Я, ты, он, она и другие извращенцы (Беринг) - страница 132

Этот друг полностью подходит под лучшее определение настоящего друга, которое мне известно: “Настоящий друг – это тот, кто ЗНАЕТ О ТЕБЕ ВСЕ, но тем не менее остается твоим другом”. Зная, что у каждого есть своя слабость, он принял правду о преследующем меня странном наваждении… Он понял, что в остальном я не особенно отличаюсь от других. Мой друг не стал сторониться меня, что сделало бы мой “тайный крест” еще тяжелее. Он дает мне утешение и помогает утолить “фетишистский голод”.

Бутс имеет в виду не только то, что его “настоящий друг” – хороший человек и внимательный слушатель, но и то, что он старается по мере возможности снабжать его желанными предметами:

Зная, что эта не нужная другим обувь – для меня настоящее сокровище, он собирает все сапоги, что ему удается найти, и дарит их мне как напоминание и символ моей трагической и безответной любви мужчины к мужчине… [Он] не осуждает, не высмеивает и не презирает меня. Мой друг – не психиатр, однако он сделал для моего счастья и душевного покоя больше, чем любой психиатр, который попытался бы избавить меня от тараканов в голове. Наша дружба – пример “мирного сосуществования” двух людей, чьи сексуальные эмоции столь же различны, как день и ночь.

“Это было лучшее из всех времен, это было худшее из всех времен”, – написал Чарльз Диккенс.
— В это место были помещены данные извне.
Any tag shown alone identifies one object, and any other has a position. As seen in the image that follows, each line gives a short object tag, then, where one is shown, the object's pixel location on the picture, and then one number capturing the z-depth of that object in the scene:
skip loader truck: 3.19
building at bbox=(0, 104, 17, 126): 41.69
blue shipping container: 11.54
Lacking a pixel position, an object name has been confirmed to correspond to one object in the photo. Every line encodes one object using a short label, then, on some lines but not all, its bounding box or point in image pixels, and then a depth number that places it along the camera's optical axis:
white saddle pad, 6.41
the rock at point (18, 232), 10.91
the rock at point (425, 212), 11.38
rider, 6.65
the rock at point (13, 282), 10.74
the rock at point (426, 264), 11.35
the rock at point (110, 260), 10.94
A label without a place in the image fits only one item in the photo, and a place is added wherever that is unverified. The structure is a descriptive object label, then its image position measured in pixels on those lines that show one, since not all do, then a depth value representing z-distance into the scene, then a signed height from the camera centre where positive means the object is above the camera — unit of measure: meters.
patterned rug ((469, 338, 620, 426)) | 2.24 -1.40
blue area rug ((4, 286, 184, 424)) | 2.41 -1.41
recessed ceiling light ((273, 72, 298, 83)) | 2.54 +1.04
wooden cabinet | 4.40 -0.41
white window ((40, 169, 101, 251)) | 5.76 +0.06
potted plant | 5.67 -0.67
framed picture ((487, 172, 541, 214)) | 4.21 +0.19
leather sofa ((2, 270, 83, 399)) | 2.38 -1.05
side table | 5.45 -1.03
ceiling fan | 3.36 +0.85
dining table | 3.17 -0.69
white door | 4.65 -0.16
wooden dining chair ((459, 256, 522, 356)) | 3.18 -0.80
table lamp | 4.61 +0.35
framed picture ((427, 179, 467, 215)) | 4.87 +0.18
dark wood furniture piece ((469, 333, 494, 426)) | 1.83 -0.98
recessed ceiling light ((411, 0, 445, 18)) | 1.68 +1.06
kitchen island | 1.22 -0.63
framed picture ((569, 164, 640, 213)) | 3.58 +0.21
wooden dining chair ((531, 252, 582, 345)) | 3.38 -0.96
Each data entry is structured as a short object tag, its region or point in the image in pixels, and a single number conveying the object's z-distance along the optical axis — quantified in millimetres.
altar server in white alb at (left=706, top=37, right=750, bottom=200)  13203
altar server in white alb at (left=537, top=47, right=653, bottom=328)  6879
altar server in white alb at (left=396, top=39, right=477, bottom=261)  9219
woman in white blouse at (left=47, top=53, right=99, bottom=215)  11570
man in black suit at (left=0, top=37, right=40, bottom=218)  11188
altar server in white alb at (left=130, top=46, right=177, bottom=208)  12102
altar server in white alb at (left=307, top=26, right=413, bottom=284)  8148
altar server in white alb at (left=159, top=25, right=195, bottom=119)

Я думаю, то же самое можно сказать о нынешнем положении дел, касающихся секса и сексуальности. Мы можем узнать себя в чопорных персонажах “Повести о двух городах”, многие из которых обнаружили, что их бережно хранимые традиции изменила или вовсе опрокинула Французская революция. Мы наблюдаем новую “эпоху Просвещения”. Наука о человеческой сексуальности движется вперед с беспрецедентной скоростью, и растет объем данных о том, что девиантность является в большей мере статус-кво, чем кто-либо мог предположить. Наша сексуальная мораль, сродни французской монархии, была основана на шатком фундаменте из мифов и обычаев, и эта конструкция едва ли выдержит наплыв научных фактов. Нет сомнения, что мы сейчас на нравственном перепутье, промокшие до нитки от гнева и смущения, и главный вопрос – какой путь мы выберем. Нам пригодились бы резиновые сапоги. (Кстати, если вам захочется вначале уединиться с ними в лесу, я не возражаю.)

Если мы решим двигаться в направлении тех, кто до сих пор скорбит по “старому доброму времени” (которое, как мы увидели, было не таким уж и добрым по отношению к людям необычного эротического склада), наша зашоренность будет все так же причинять вред, порождая личностный дистресс. Кажется очевидным, что нужно избрать другой путь, но путь этот куда более тернист, чем кажется, и именно поэтому мы так долго топчемся на месте. Эта тропа не просто малохоженная: на нее вообще не ступала нога человека. Поскольку ни одно общество еще не заходило так далеко, необходимо проложить путь к прочной системе половой этики и морали.